On our way out, we noticed some vintage photographs on the walls.  We were deep in Kennedy territory.  This one memorialized the assassination of JFK.  A young Teddy Kennedy shakes hands with local businessmen, their sentiments telegraphed in a handwritten ‘Why?’  Meanwhile, Kennedy’s onetime rival, Edward McCormack, Jr, the nephew of a powerful speaker of the US House, stands by.  A poster of Audrey Hepburn in the background caught my eye.  Back then, too, she was idolized. . . . By now, of course, everyone in the picture has gone to their graves.

Our June bride

The wedding, © 2013 Celia Her City

Today our niece was married in a beautiful open-air ceremony.

The day was hot, and the stylist persuaded CC at the last moment to have her hair put up, its thick coils enhancing the dignity of an already impressively radiant bride.

Seeing her so transformed into maturity and entering gracefully into this important commitment marked a wonderful moment in our family life.  To recall the day of her baptism and compare that new being to this was to appreciate anew the marvelous nature of her journey.  I admire my sister for having raised two such personable and accomplished girls.
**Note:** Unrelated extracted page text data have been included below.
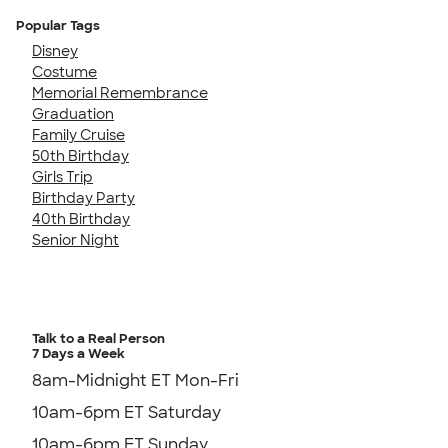
Popular Tags
Disney
Costume
Memorial Remembrance
Graduation
Family Cruise
50th Birthday
Girls Trip
Birthday Party
40th Birthday
Senior Night
Talk to a Real Person
7 Days a Week
8am-Midnight ET Mon-Fri
10am-6pm ET Saturday
10am-6pm ET Sunday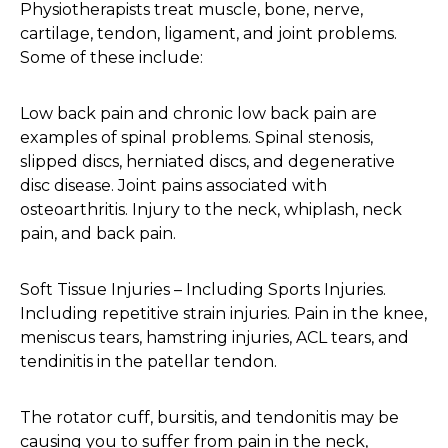
Physiotherapists treat muscle, bone, nerve,
cartilage, tendon, ligament, and joint problems.
Some of these include:
Low back pain and chronic low back pain are
examples of spinal problems. Spinal stenosis,
slipped discs, herniated discs, and degenerative
disc disease. Joint pains associated with
osteoarthritis. Injury to the neck, whiplash, neck
pain, and back pain.
Soft Tissue Injuries – Including Sports Injuries.
Including repetitive strain injuries. Pain in the knee,
meniscus tears, hamstring injuries, ACL tears, and
tendinitis in the patellar tendon.
The rotator cuff, bursitis, and tendonitis may be
causing you to suffer from pain in the neck,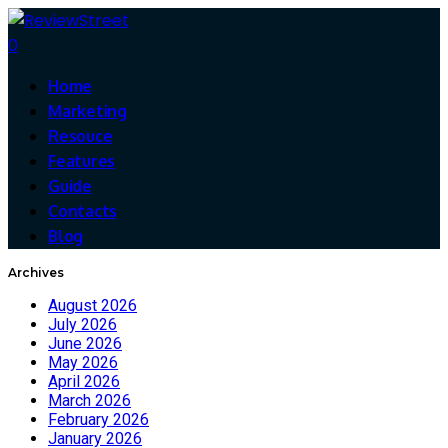
0
Home
Marketing
Resouce
Features
Guide
Contacts
Blog
Archives
August 2026
July 2026
June 2026
May 2026
April 2026
March 2026
February 2026
January 2026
The bridal couple chose the historic Fruitlands farm, in Harvard, Massachusetts, for the setting.  This was once a utopian community, where in the 1840s Transcendentalists like Bronson Alcott (Louisa May’s father) sought to achieve an ideal and harmonious style of living.  Choosing a spectacular tract of land, high on a hill with expansive views, there they farmed and planted orchards.

Today, in a tent pitched on that very site, we celebrated the beginning of a new and hopeful enterprise.  May the future of this young couple be studded with felicity and joy!